Question: Nearly everyone at the Emmys was wearing a yellow ribbon with some sort of pin. I kept waiting for someone to speak up and mention what they were for, but no one did. Do you know what they were for? Thanks! — Michelle

Televisionary: The gold ribbons — most stressed they were gold since yellow reminds too many people of that old Tony Orlando song, I guess — were worn by a large number of attending actors and actresses to show support for striking members of the Screen Actors Guild (SAG) and American Federation of Television and Radio Artists (AFTRA) unions. In what's become Hollywood's longest strike ever — it began May 1 — commercial actors who belong to the unions are walking the picket line over residuals paid by the advertising industry.

Essentially, every time you see a commercial on a broadcast network, the talent appearing in it get paid a certain amount. Advertisers want to roll back the residuals and pay talent only a flat rate for their work, while the talent believes an industry living large due to a strong economy can afford to keep sharing the wealth. (Okay, so I guess I'm being a little too obvious as to which side I stand on.)

Anyway, many of the big stars you saw don't need to worry about ad residuals to put food on the table, but most of them remember the days when they did. "I survived for many years off commercials," Once and Again star Sela Ward said backstage in the press tent, adding that she'd like to see an end to the strike so she can get back to shooting Sprint ads. Others were a little more opinionated. "All of the athletes and politicians who do commercials, who are scabs and cross the line, should be kicked in their respective you-know-whats," said actor Charles Dutton, who was honored for HBO's The Corner.

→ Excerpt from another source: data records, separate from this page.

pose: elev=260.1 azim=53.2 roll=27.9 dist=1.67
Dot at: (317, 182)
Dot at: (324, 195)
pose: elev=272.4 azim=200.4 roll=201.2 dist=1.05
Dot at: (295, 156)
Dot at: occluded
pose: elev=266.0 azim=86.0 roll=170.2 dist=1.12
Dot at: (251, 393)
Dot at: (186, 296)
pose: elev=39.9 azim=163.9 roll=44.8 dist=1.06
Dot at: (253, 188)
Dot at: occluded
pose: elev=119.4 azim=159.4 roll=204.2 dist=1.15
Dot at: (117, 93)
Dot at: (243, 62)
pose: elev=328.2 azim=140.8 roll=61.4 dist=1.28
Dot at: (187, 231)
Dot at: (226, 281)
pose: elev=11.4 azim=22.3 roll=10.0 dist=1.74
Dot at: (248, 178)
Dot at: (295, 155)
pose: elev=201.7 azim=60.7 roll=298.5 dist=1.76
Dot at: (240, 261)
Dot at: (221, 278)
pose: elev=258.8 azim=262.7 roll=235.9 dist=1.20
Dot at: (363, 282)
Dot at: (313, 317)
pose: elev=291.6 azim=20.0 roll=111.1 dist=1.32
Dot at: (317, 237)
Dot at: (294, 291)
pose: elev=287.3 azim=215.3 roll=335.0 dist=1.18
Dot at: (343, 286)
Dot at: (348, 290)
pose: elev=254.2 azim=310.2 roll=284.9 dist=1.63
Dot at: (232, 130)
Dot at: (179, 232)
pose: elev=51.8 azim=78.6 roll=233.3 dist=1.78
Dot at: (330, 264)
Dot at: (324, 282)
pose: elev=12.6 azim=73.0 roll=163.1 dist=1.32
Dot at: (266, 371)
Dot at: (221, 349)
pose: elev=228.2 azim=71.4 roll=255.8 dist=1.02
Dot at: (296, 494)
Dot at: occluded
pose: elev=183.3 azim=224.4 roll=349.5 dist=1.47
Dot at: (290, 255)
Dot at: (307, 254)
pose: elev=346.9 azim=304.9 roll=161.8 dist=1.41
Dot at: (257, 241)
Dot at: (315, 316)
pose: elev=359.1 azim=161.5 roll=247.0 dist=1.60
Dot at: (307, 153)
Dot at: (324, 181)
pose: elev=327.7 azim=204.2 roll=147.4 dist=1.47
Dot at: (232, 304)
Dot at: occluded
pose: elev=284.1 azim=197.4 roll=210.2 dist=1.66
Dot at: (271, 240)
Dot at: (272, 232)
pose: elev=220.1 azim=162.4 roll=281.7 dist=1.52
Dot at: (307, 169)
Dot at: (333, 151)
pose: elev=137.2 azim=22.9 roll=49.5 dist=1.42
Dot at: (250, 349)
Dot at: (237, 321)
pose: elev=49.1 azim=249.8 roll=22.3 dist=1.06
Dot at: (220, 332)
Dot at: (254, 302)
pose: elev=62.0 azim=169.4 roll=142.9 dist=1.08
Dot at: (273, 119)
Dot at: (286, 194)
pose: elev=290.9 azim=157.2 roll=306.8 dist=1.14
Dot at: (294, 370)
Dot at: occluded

Those actors are concerned for their brethren earning food money from ads, but they've got some things at stake, too. Next year, actors' and writers' contracts with the studios and producers expire, and many fear a strike over those same residual issues. If that happens, some think all of Hollywood — TV and film — could effectively shut down for up to a year (or however long it takes to reach a settlement). That's a lot of money lost for the industry and all the small businesses (caterers, prop houses, car services, etc.) that support it. In short, not a good thing.